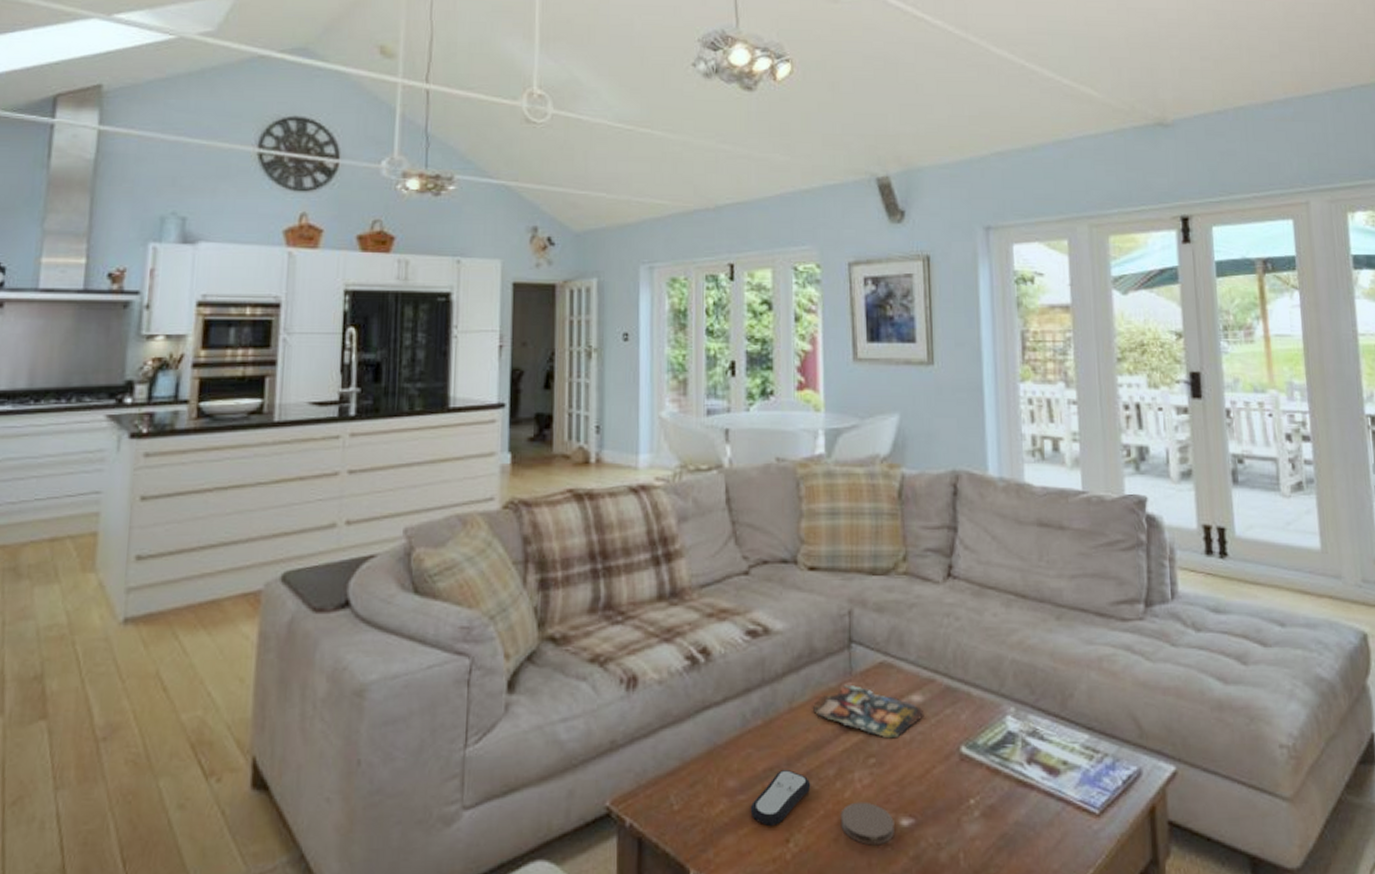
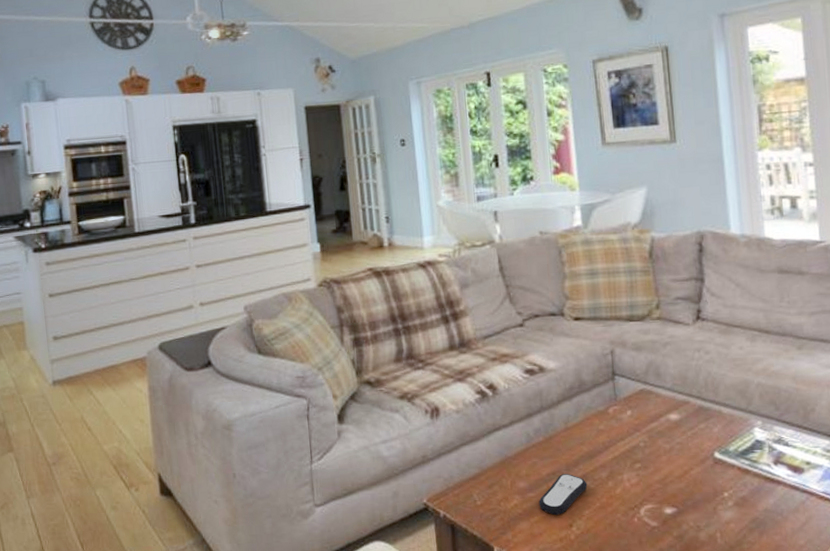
magazine: present [813,686,923,739] -> none [585,409,680,448]
coaster: present [840,802,894,846] -> none [613,496,660,528]

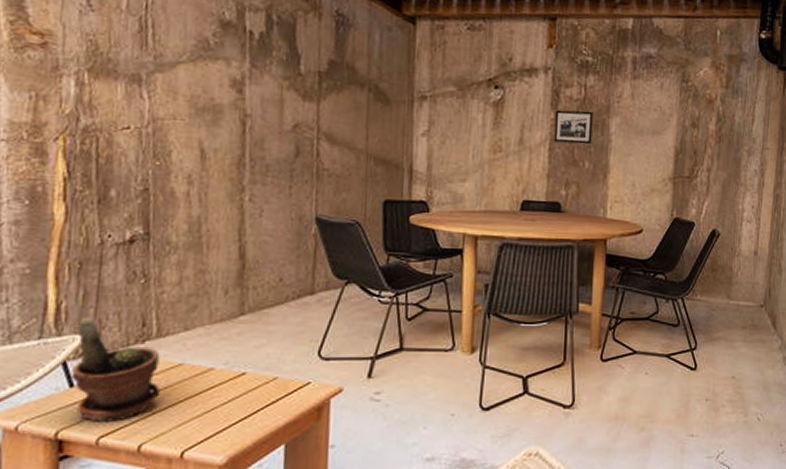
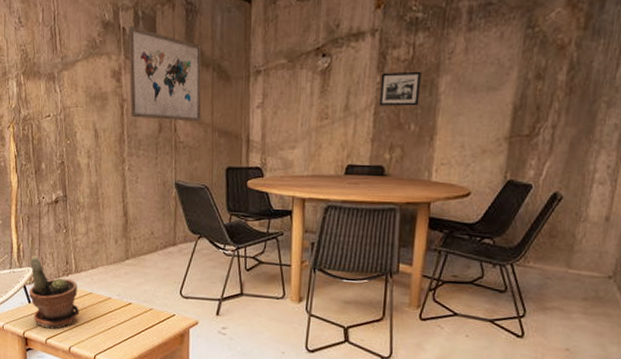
wall art: none [255,30,355,147] -> present [128,26,202,122]

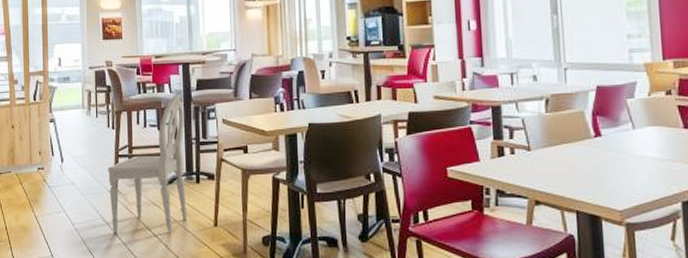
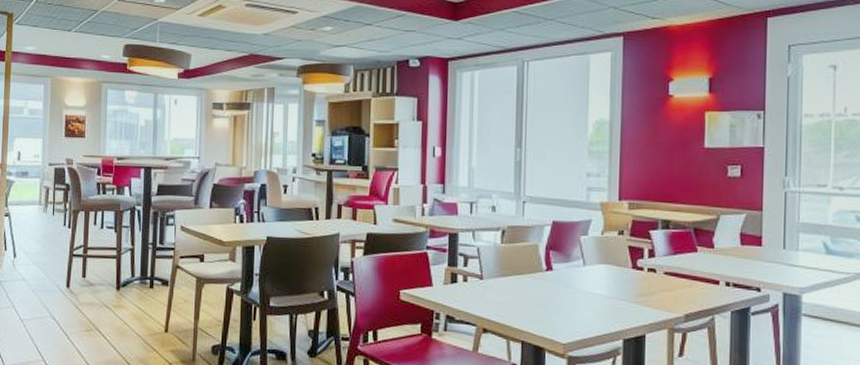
dining chair: present [107,95,187,234] -> none [60,198,143,335]

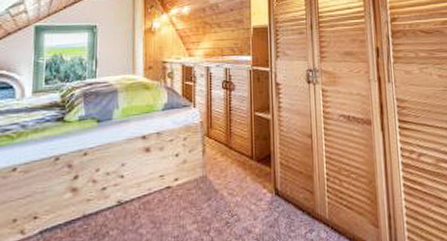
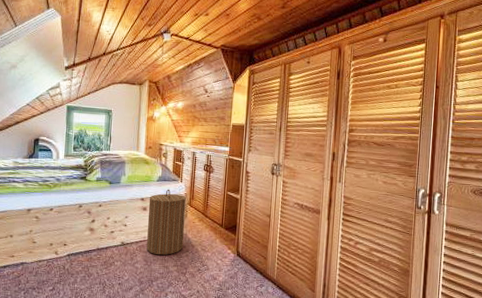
laundry hamper: none [152,118,204,212] -> present [147,189,186,255]

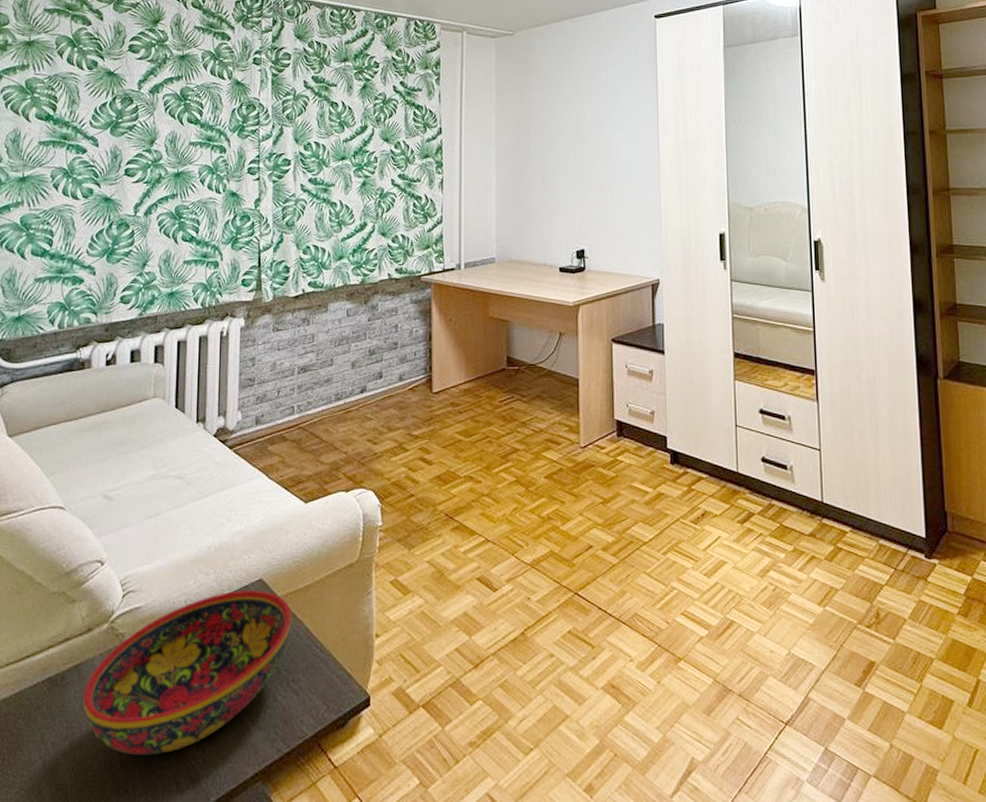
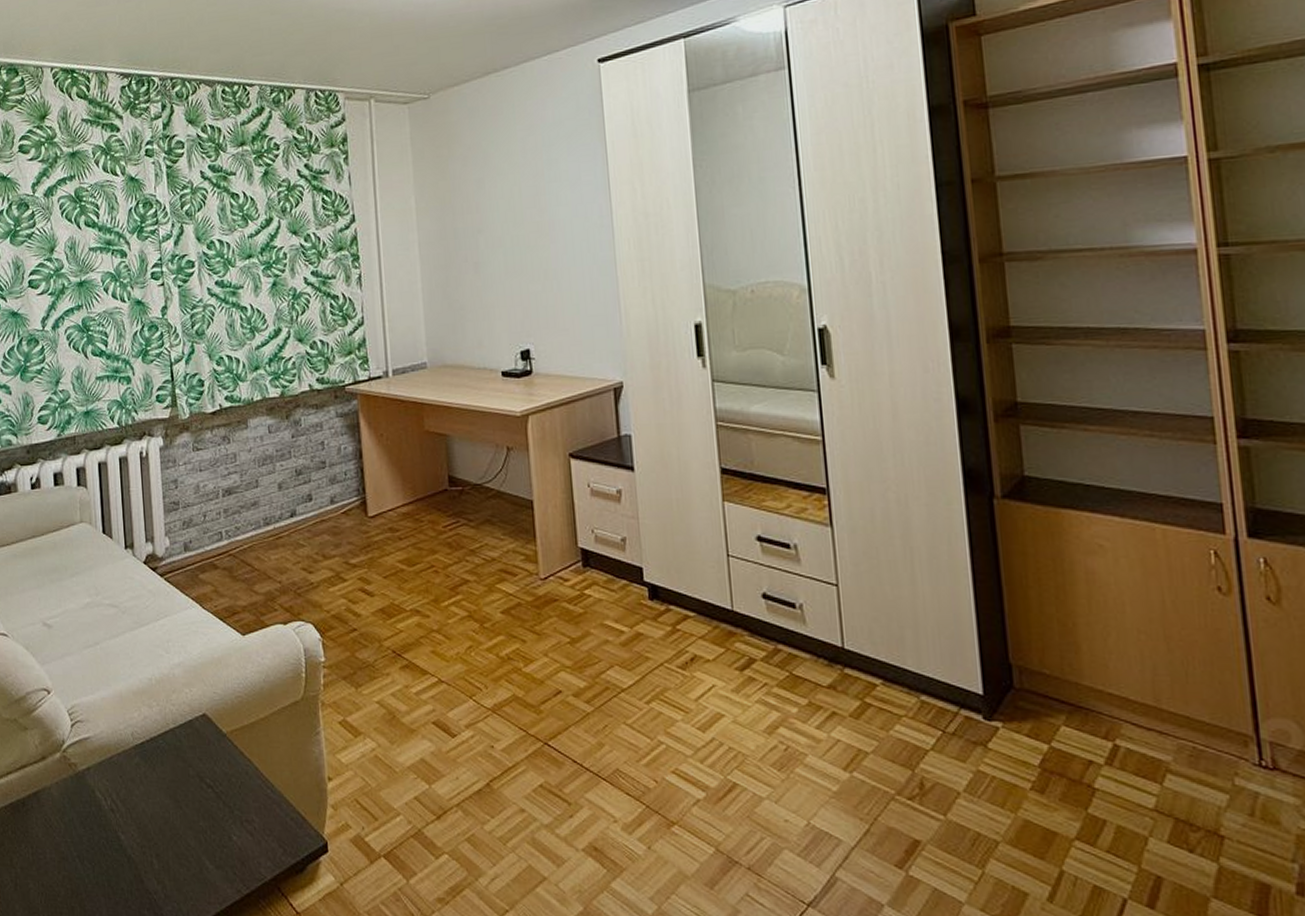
bowl: present [83,590,292,756] -> none [44,725,240,887]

### To do
Which lines run from the one containing "dining chair: present" through the last line of the entries above? Output them exactly, both ends included, with no pictures.

### Solution below
dining chair: present [107,95,187,234] -> none [60,198,143,335]

laundry hamper: none [152,118,204,212] -> present [147,189,186,255]

bowl: present [83,590,292,756] -> none [44,725,240,887]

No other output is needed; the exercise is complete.